◆ TEXTE SOURCE ◆
******************************

Neil Reiff, joaillier sénior de Philadelphie, en Pennsylvanie, a publié le mois dernier le commentaire suivant sur LinkedIn. Avec « Insanité de l’industrie diamantaire »*, le président de N.D. Reiff Company Ltd. soulève plusieurs questions et préoccupations pressantes pour notre industrie. L’article est republié ici, avec l’aimable autorisation de son auteur.[:]
On a souvent dit que le prix du brut est trop élevé, ce qui fait naître un manque de rentabilité dans l’industrie. À mon avis, moi qui ai passé toute ma vie dans ce secteur, c’est le prix de détail des diamants qui est trop faible.

******************************

◆ EXTRAIT DE DONNÉES ◆
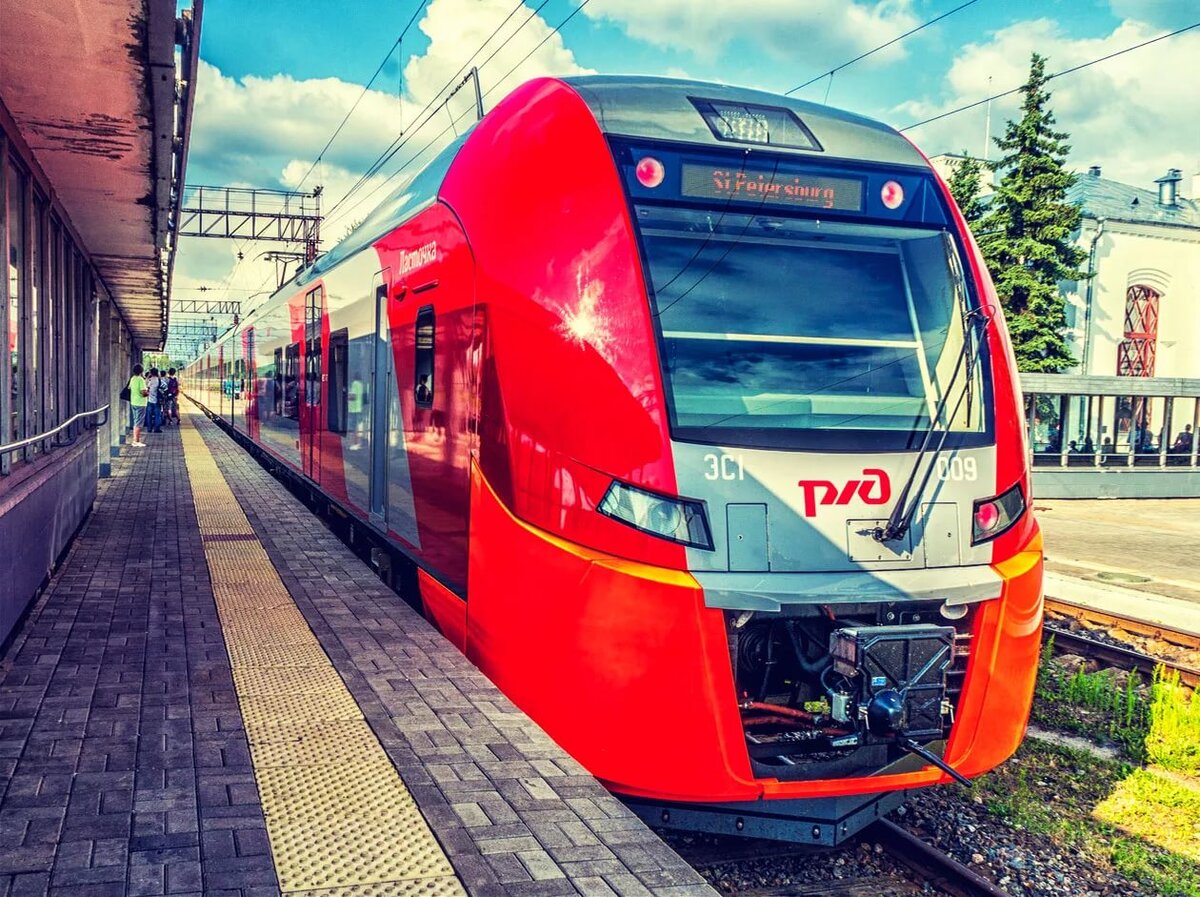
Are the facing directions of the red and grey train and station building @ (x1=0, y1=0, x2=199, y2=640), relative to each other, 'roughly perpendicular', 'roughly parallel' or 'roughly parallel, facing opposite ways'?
roughly perpendicular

******************************

◆ TÂCHE À FAIRE ◆
Répondez en vous appuyant sur le texte source :
(a) Dans quelle ville Neil Reiff est-il joaillier ?
(b) Sur quel site a-t-il publié son commentaire ?
(c) Quel prix juge-t-il trop faible ?

◆ RÉPONSE ◆
(a) À Philadelphie, en Pennsylvanie.
(b) Sur LinkedIn.
(c) Le prix de détail des diamants.